Blackberry announced a loss of $84 million in its latest quarterly earnings announcement on Friday, June 28, 2013 before market open. On the much anticipated sales recovery with the new Blackberry 10 operating system for the Z10 and Q10 smartphones, analysts consensus was for a $0.07/share gain but Blackberry reported an adjusted loss of $0.13/share. Blackberry stock closed the trading day with a 26% drop as shown in the following BB Stock Chart.
As mentioned in many articles in the Stock Market pages, do not hold a stock past earnings announcement. This latest example with the Blackberry stock implosion is no exception. Despite overwhelming analyst recommendation forecasting positive earnings, the reality has proven analysts wrong and those holding Blackberry stock across this earnings announcement faced the risk with a 26% drop.
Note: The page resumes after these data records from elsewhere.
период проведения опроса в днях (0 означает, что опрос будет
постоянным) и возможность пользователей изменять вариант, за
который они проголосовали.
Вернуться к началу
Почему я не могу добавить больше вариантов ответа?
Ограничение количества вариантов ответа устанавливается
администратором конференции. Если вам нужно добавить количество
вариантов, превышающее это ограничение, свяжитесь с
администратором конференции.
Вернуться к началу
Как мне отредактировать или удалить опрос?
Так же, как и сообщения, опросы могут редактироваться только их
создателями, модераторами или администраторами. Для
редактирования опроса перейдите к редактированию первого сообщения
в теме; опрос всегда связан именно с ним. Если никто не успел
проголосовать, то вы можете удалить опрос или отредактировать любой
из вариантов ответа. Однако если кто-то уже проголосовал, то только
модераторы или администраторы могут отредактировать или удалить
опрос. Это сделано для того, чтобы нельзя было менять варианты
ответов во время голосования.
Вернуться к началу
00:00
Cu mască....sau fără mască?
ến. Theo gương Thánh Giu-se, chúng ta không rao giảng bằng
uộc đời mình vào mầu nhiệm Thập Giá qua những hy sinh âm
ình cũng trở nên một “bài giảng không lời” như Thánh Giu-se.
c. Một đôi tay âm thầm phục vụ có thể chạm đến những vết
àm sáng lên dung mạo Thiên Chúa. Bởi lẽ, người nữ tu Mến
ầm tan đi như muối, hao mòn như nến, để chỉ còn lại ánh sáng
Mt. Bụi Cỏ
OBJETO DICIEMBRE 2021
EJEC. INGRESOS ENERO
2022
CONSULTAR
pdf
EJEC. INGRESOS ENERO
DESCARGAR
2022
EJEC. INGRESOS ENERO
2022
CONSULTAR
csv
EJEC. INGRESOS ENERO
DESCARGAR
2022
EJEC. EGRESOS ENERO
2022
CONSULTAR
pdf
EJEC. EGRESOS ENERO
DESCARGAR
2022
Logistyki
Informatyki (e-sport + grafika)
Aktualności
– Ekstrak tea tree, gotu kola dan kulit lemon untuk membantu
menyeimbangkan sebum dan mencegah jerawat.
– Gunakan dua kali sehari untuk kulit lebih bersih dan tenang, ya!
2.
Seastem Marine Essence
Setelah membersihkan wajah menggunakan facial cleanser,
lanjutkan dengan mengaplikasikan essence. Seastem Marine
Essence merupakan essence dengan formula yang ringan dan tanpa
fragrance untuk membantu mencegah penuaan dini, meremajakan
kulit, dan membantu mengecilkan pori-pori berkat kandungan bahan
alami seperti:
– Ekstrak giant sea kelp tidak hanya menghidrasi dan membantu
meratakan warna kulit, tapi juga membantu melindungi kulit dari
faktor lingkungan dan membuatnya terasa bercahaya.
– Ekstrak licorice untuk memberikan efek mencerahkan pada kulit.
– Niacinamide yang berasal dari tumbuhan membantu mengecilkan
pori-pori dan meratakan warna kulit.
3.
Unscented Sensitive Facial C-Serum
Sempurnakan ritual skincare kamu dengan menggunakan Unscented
BlackBerry CEO Thorsten Heins: "I'm confident in the future of BB10, but there's lots of work to do still. So it's going to be an ongoing effort, it's not going to be automatic. It's a highly competitive smartphone market, so you've got to be on your tippy toes all the time. ... This is a marathon, and with our financials, we're ready to run that marathon."
My thoughts and opinions:
- BB10 devices taking up shelf space needing to get into the hands of consumers while Blackberry CEO leads the company to run a marathon on tippy toes. [Picture an index finger making a circular motion around the temple area - this best describes this CEO.]
- Anything above $0.01 is too much to pay this CEO.
- If the board does not soon send this CEO sprinting to the door and beyond, the board should be replaced.